His words made me feel like I was climbing up a cliff, and every handhold I reached for was crumbling. "Kieran, this thing," I started carefully.
"The thing where I worship you and want to marry you someday?" he snapped, the love and the anger clashing in his voice.
"It's so new," I blurted. "I had a whole life before you. I can't just rip everything up on a whim."
He pulled at his hair. "Honest to God, I don't know if being a distraction or a whim is worse." The words rushed out of him in a furious cascade. "Sorry to break it to you, Ellie Wasserman, but your life? It fucking sucks. But you like it that way, because at least it means you know what's going to happen. You'll keep writing books for Tad and he'll pat you on the head. Your in-laws will keep clinging to you like you're a fucking life raft. And you'll sit in this cute little place and never, ever leave."
I reached for my throat, like he was strangling me. "That's not true."

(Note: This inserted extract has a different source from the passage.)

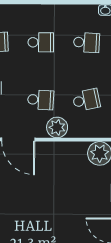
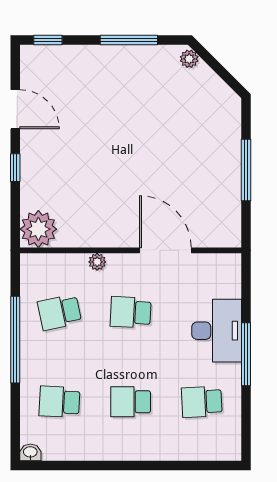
plant: (57, 127) -> (97, 262), width x0.53, depth x0.53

"It is. You want to be in control more than you want to be happy." He turned and stomped down the front path toward the sidewalk.
"Wait," I called, suddenly frantic. Neither of us was thinking clearly, and maybe there was a solution I couldn't see. "Can we take a breath? Maybe we can figure out something else?" Anything else that would mean I wouldn't lose sunlight and joy and all the other good things he brought me.

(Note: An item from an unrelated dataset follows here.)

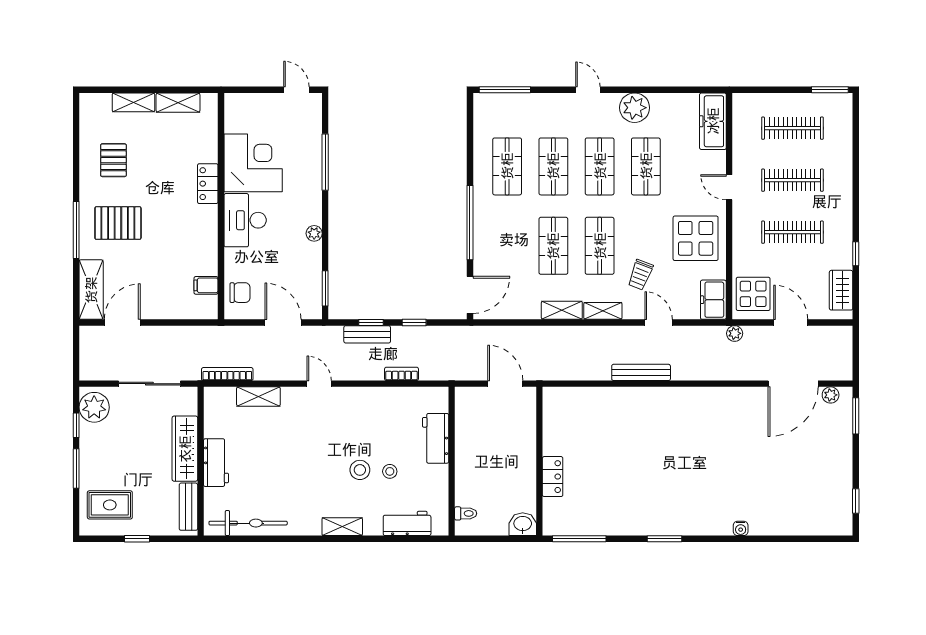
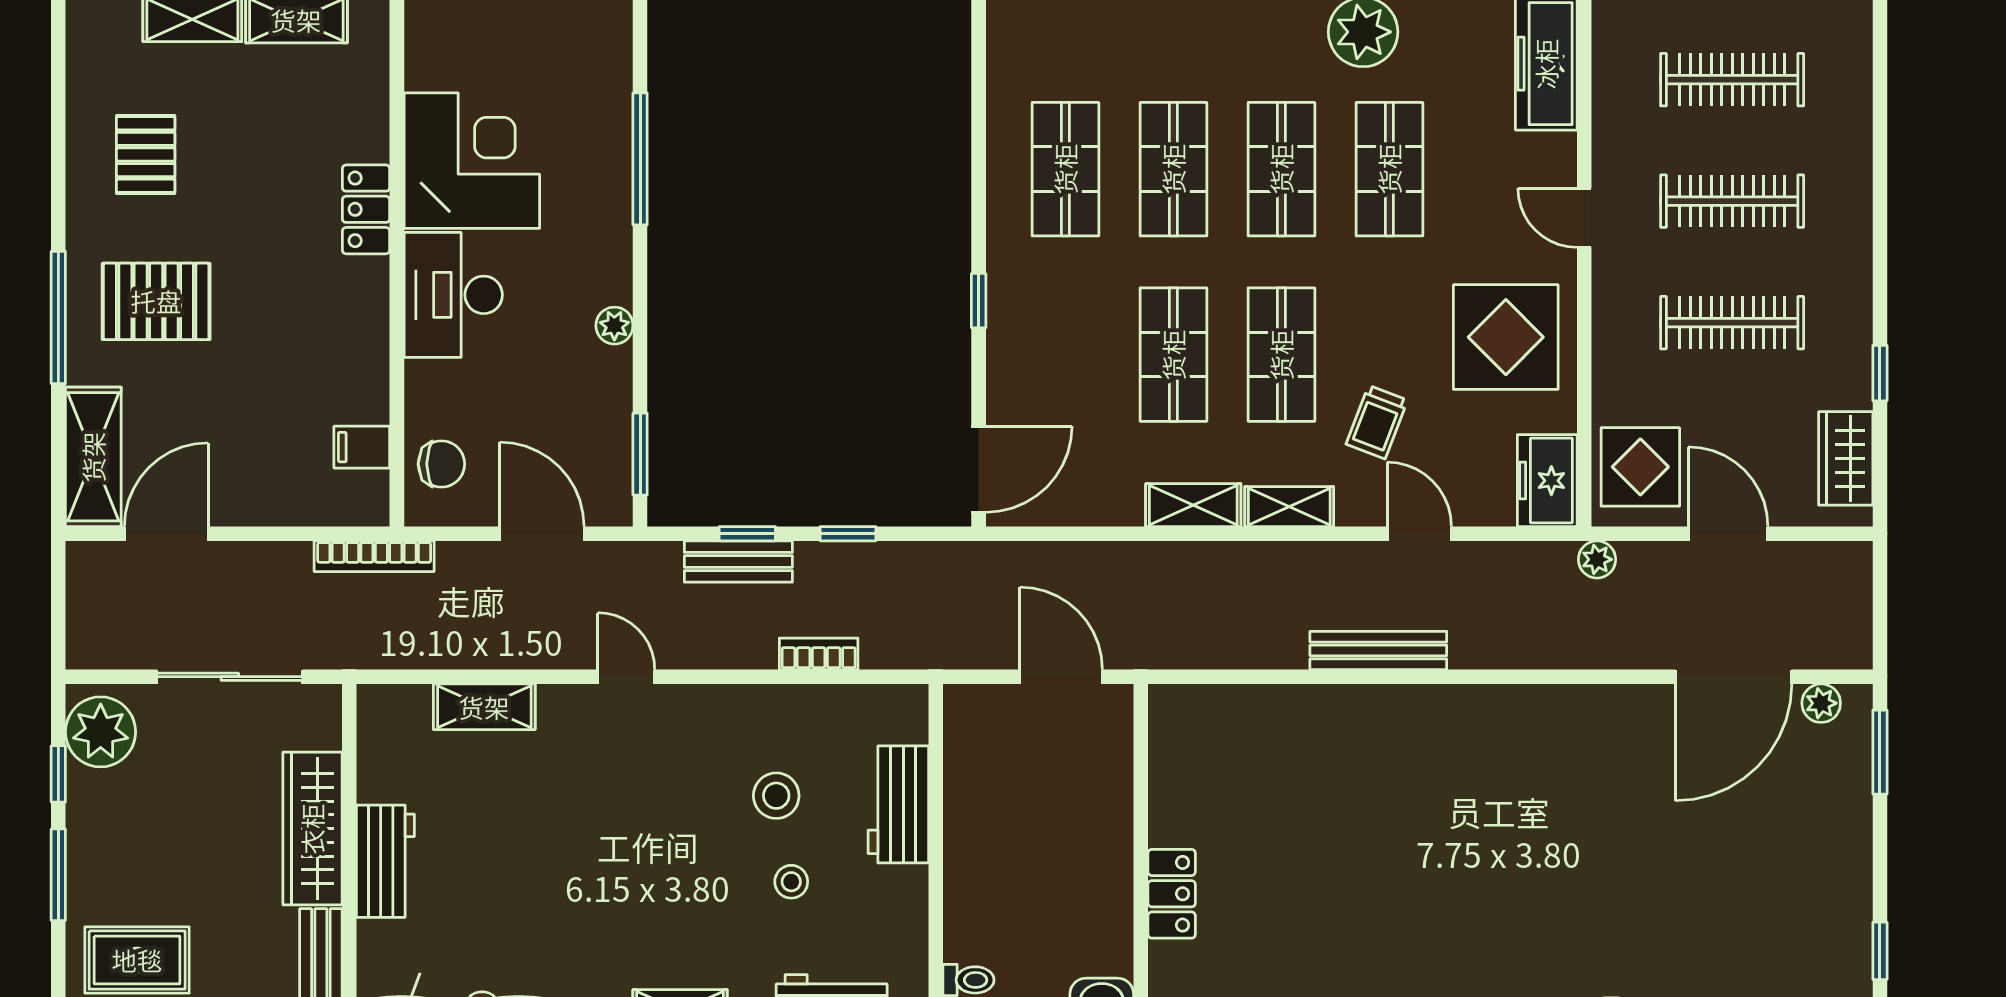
window: (470, 223) -> (979, 301), width x0.32
bookcase: (227, 374) -> (374, 556), moved, turned 180
stool: (360, 470) -> (776, 796), moved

He threw his hands in the air. "Fuck breathing!" he yelled. "I'm not going to wait for you to come up with some kind of complicated solution that ties us both in knots. Either you love me, or you don't."
I gaped, words like stones in my throat, unsayable.
He shook his head and growled, "I'm going. Don't follow me."
I pressed my hand to my chest. "But you said you'd stay." The stones turned jagged, cutting me open, filling my voice with tears.
Kieran's voice was a cold wasteland. "Well, I guess you're not the only one who can't ."
Then he left me, and I was alone. Totally alone.